Since its inception in 1995, the Conseil scholaire francophone (CSF), or School District 93, has offered children from K – Grade 12 an education in French. Part of the B.C. education system, the CSF follows the regular school curriculum for all students in the province, including the usual standardized testing methods.
Several of the CSF high schools offer the world-renowned International Baccalaureate (IB) program. Founded in Switzerland in 1968, the IB is a non-profit foundation offering four programs of education designed to develop the intellectual, personal, emotional, and social skills in students to prepare the to live and work in an increasingly globalizing world.

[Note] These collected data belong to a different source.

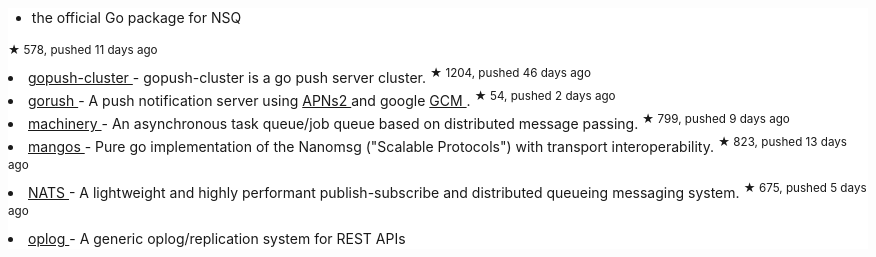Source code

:   - the official Go package for NSQ
  <sup>
   &#9733 578, pushed 11 days ago
  </sup>
 </li>
 <li>
  <a href="https://github.com/Terry-Mao/gopush-cluster">
   gopush-cluster
  </a>
  - gopush-cluster is a go push server cluster.
  <sup>
   &#9733 1204, pushed 46 days ago
  </sup>
 </li>
 <li>
  <a href="https://github.com/appleboy/gorush">
   gorush
  </a>
  - A push notification server using
  <a href="https://github.com/sideshow/apns2">
   APNs2
  </a>
  and google
  <a href="https://github.com/google/go-gcm">
   GCM
  </a>
  .
  <sup>
   &#9733 54, pushed 2 days ago
  </sup>
 </li>
 <li>
  <a href="https://github.com/RichardKnop/machinery">
   machinery
  </a>
  - An asynchronous task queue/job queue based on distributed message passing.
  <sup>
   &#9733 799, pushed 9 days ago
  </sup>
 </li>
 <li>
  <a href="https://github.com/go-mangos/mangos">
   mangos
  </a>
  - Pure go implementation of the Nanomsg ("Scalable Protocols") with transport interoperability.
  <sup>
   &#9733 823, pushed 13 days ago
  </sup>
 </li>
 <li>
  <a href="https://github.com/nats-io/nats">
   NATS
  </a>
  - A lightweight and highly performant publish-subscribe and distributed queueing messaging system.
  <sup>
   &#9733 675, pushed 5 days ago
  </sup>
 </li>
 <li>
  <a href="https://github.com/dailymotion/oplog">
   oplog
  </a>
  - A generic oplog/replication system for REST APIs
  <sup>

"All the core subjects are taught in French," says Claude Martin, principal of Jules-Verne,"including math, science, history, art, music—and, of course, French. There is an English language component too, but otherwise the entire program is taught in French."
According to M. Martin, the biggest advantage to graduating with an IB diploma is the life skills learned along the way.
"The work habits that you learn and experience in the program will last a student a lifetime," he says. "A student's first year in university will be so much easier because of the work and study habits they learn through the program."
Another advantage is that some universities will grant exemptions on first year courses for students who possess the IB diploma.
"Universities are independent institutions, of course," notes M. Martin, "but there are universities that will grant course exemptions for students who have achieved a high mark on the diploma. It not only means less work for the student, but also less money spent on courses."
The IB diploma program is available to students aged 16 to 19 years old and is taught in over 4,000 schools around the world. In addition to teaching a strong work ethic and valuable organizational skills, the program is designed to foster and develop curious and engaged minds in young people.